The Department of Veterans Affairs will also pay benefits toward education through the Post 9/11 GI Bill. Veterans, reservists and active duty personnel are eligible for these benefits. They can be used to cover university coursework, on-the-job training, internships, apprenticeships and certification programs. Attending classes and programs with civilians can also help to reintegrate soldiers into civilian life by meeting friends and being surrounded by non-military peers.

Jobs
Finding a job and establishing a new career can be the most stressful part of transitioning from military to civilian life for many men and women after their ETS. Finding employment and working within the civilian community also helps with the transition process.

Veterans ReEmployment provides a resource for finding employment, training and financial assistance for veterans after their ETS. It is operated through Career One Stop, which has offices near most communities across the country. These centers offer training and assistance to both veterans and civilians, but there are special programs for veterans.
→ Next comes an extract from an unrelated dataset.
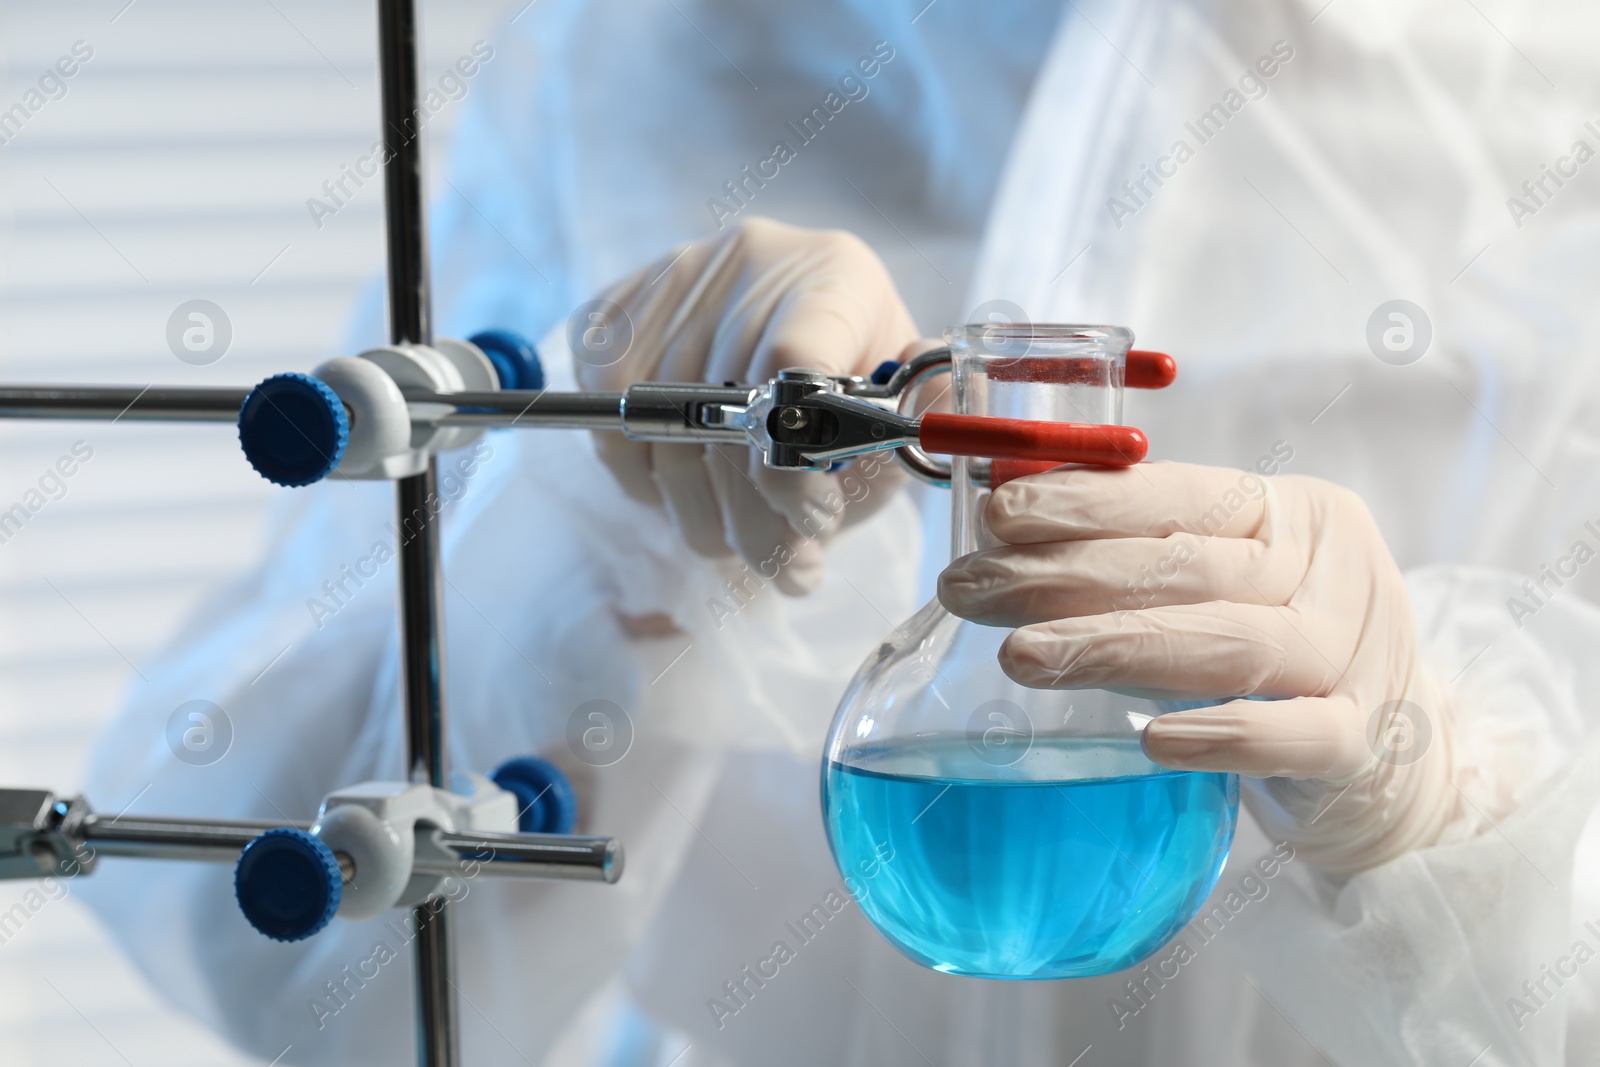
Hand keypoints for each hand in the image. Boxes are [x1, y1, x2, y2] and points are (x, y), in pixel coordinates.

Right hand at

The U. S. Department of Labor’s Gold Card program was designed to help young military veterans become reintegrated in their communities through obtaining work and becoming an active part of the civilian community. This program targets post-9/11 veterans and offers resume workshops, job searches, referrals and individual assistance from a case manager. There are also several private sector organizations, such as Military Stars, who work to place veterans in corporate positions in their community.

Injuries and Trauma
The veterans who have the most difficult time transitioning into a civilian community are those who have suffered a serious injury or had an emotionally traumatic experience while enlisted, according to the Pew Research Center study. Those who knew someone who was seriously injured or killed in service were also affected, with only 56 percent reporting their re-entry into the general population was “easy.”

Luckily, these men and women also have more resources than others when it is time to transition from military to civilian life. There are hundreds of organizations who offer serve injured and recovering soldiers. Both the military and community organizations provide support resources for members of the military who have suffered mental, emotional or physical injuries.

For personnel who were severely injured, there are groups both in local communities and nationwide who are dedicated to helping make the transition to civilian life easier. Some of these groups provide assistance with medical care, prosthetics and even childcare during continued treatment or rehabilitation. One organization, Homes for Our Troops, even builds new homes or adapts the existing home to suit the needs of an injured veteran.

Additional Resources
-A local Veterans Affairs office can offer assistance and support during the transition. The website features a search tool to help find the nearest location.
-Each branch of the military offers Transition Centers for members of the military and their families. These centers have a host of resources from both the public and private sectors.
-Transition Assistance Online is one of the largest collections of resources for transitioning military personnel.
-Most areas have a One Stop Career Center, which is a government-run center charged with helping people train for and obtain a job.
-Resources from the Army Career and Alumni Program are available to veterans for 180 days after their ETS. This includes assistance programs, support and other resources.
- The VetSuccess website run by the Department of Defense offers a search of interactive online and in-person resources for veterans based on their current or future location.
-Hearts Toward Home is a nonprofit organization that hosts counseling and workshops for transitioning personnel and their families.
-The National Resource Directory connects wounded wounded service members, veterans and families to others in similar situations as a means of mutual support.